The mqtt service fires off a publish on a topic, creating a new connection to the configured broker for each message.

Consider the following configuration snippets:

[config:mqtt]
hostname =  'localhost'
port =  1883
qos =  0
retain =  False
username =  "jane"
password =  "secret"
targets = {
  'o1'    : [ 'out/food' ],
  'o2'    : [ 'out/fruit/{fruit}' ],
  'm2'    : [ 'sometopic',  'specialmq.ini' ],
  }

[in/a1]
targets = mqtt:o1, mqtt:o2
format =  u'Since when does a {fruit} cost {price}?'

The topicmap specifies we should subscribe to in/a1 and republish to two MQTT targets. The second target (mqtt:o2) has a topic branch with a variable in it which is to be interpolated ({fruit}).

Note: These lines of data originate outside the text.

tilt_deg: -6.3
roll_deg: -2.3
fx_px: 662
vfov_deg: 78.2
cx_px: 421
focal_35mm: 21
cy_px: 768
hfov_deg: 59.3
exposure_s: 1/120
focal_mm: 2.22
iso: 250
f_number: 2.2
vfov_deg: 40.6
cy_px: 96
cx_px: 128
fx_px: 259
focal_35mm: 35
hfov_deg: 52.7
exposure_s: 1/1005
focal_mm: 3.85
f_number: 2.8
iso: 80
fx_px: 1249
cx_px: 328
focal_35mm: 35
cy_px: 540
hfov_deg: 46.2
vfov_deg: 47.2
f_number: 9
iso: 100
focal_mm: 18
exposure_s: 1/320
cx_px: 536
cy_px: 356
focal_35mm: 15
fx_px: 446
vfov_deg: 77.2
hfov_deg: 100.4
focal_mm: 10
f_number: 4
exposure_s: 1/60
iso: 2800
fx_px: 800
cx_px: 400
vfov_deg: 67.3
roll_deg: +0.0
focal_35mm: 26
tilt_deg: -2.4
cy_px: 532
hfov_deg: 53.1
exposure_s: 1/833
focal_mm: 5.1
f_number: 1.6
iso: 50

These are the results for appropriate publishes:

$ mosquitto_pub -t 'in/a1' -m '{"fruit":"pineapple", "price": 131, "tst" : "1391779336"}'

in/a1 {"fruit":"pineapple", "price": 131, "tst" : "1391779336"}
out/food Since when does a pineapple cost 131?
out/fruit/pineapple Since when does a pineapple cost 131?


$ mosquitto_pub -t 'in/a1' -m 'temperature: 12'

in/a1 temperature: 12
out/food temperature: 12
out/fruit/{fruit} temperature: 12

In the first case, the JSON payload was decoded and the fruit variable could be interpolated into the topic name of the outgoing publish, whereas the latter shows the outgoing topic branch without interpolated values, because they simply didn't exist in the original incoming payload.

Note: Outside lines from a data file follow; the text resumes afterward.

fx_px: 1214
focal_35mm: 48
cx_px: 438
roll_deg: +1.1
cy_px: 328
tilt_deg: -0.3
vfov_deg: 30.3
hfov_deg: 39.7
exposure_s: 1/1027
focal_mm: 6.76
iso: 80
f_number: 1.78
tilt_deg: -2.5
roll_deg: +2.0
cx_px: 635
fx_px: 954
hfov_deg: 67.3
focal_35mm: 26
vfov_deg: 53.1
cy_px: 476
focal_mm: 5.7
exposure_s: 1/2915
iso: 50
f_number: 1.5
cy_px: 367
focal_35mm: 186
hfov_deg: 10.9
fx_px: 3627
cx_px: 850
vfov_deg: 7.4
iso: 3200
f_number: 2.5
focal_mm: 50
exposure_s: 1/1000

In the first case, the JSON payload was decoded and the fruit variable could be interpolated into the topic name of the outgoing publish, whereas the latter shows the outgoing topic branch without interpolated values, because they simply didn't exist in the original incoming payload.

The optional second value in the topic map (specialmq.ini in the example above) specifies the name of an INI-type file with parameters which override the basic configuration of this service. Assume most of your MQTT targets go to localhost, but you want one target to be configured to address a distinct MQTT broker. Create an INI file with any name you desire and specify that as the optional second parameter:

[defaults]
hostname= 10.0.12.1
port= 1884
client_id = blub01
qos = 1
retain = False

[auth]
username = jjolie
password = seecret

[tls]
ca_certs = foobar.crt
;certfile = xxx.crt
;keyfile = xxx.key
tls_version = tlsv1
;ciphers = xxxxx xx

This shows the currently full configuration possible. Global values from the mqtt service override those not specified here. Also, if you don't need authentication (auth) or (tls) you may omit those sections. (The defaults section must exist.)